#### Working data
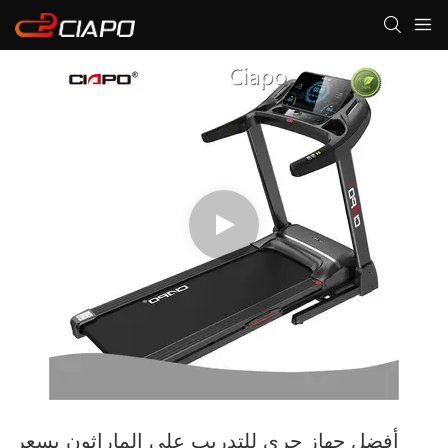
أفضل جهاز جري للتدريب على الماراثون بسعر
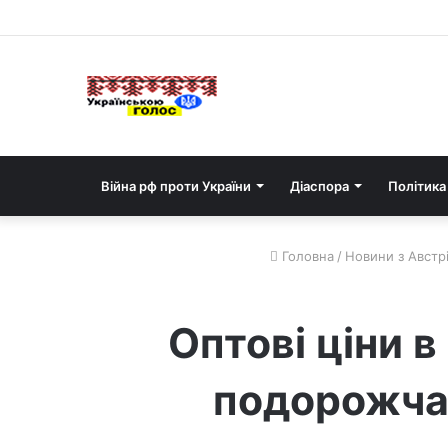
Війна рф проти України
Діаспора
Політика
Головна
/
Новини з Австрі
Оптові ціни в
подорожчал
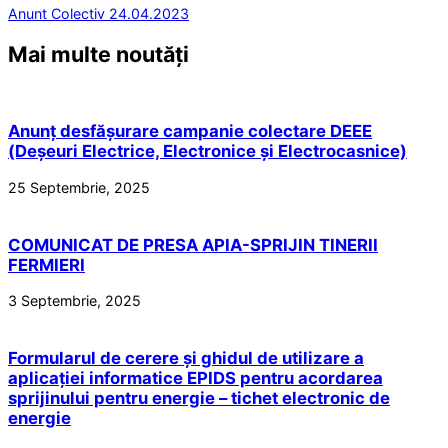
Anunt Colectiv 24.04.2023
Mai multe noutăți
Anunț desfășurare campanie colectare DEEE
(Deșeuri Electrice, Electronice și Electrocasnice)
25 Septembrie, 2025
COMUNICAT DE PRESA APIA-SPRIJIN TINERII
FERMIERI
3 Septembrie, 2025
Formularul de cerere și ghidul de utilizare a
aplicației informatice EPIDS pentru acordarea
sprijinului pentru energie – tichet electronic de
energie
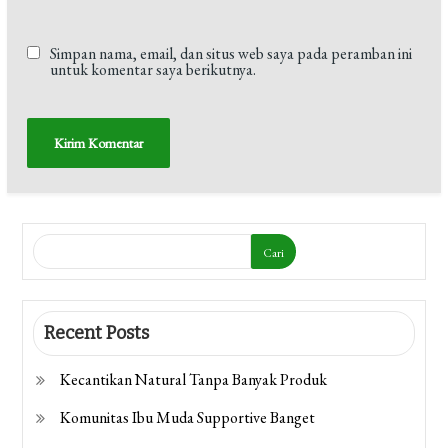
Simpan nama, email, dan situs web saya pada peramban ini
untuk komentar saya berikutnya.
Cari
Recent Posts
Kecantikan Natural Tanpa Banyak Produk
Komunitas Ibu Muda Supportive Banget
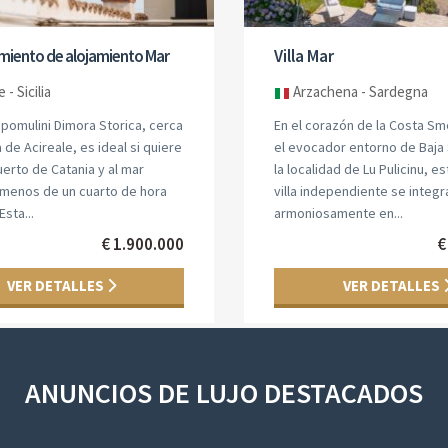
miento de alojamiento Mar
Villa Mar
 - Sicilia
Arzachena - Sardegna
apomulini Dimora Storica, cerca
En el corazón de la Costa Sm
a de Acireale, es ideal si quiere
el evocador entorno de Baja 
puerto de Catania y al mar
la localidad de Lu Pulicinu, e
 menos de un cuarto de hora
villa independiente se integr
Esta...
armoniosamente en...
€ 1.900.000
€
VER DETALLES
VER DETALLES
ANUNCIOS DE LUJO DESTACADOS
########
→ **Action item**: Restate exactly, and only, every line from the one that contains "a de Acireale, es ideal si quiere" through the last line of the records.

→ **Result for this exercise**:
a de Acireale, es ideal si quiere
el evocador entorno de Baja 
puerto de Catania y al mar
la localidad de Lu Pulicinu, e
 menos de un cuarto de hora
villa independiente se integr
Esta...
armoniosamente en...
€ 1.900.000
€
VER DETALLES
VER DETALLES
ANUNCIOS DE LUJO DESTACADOS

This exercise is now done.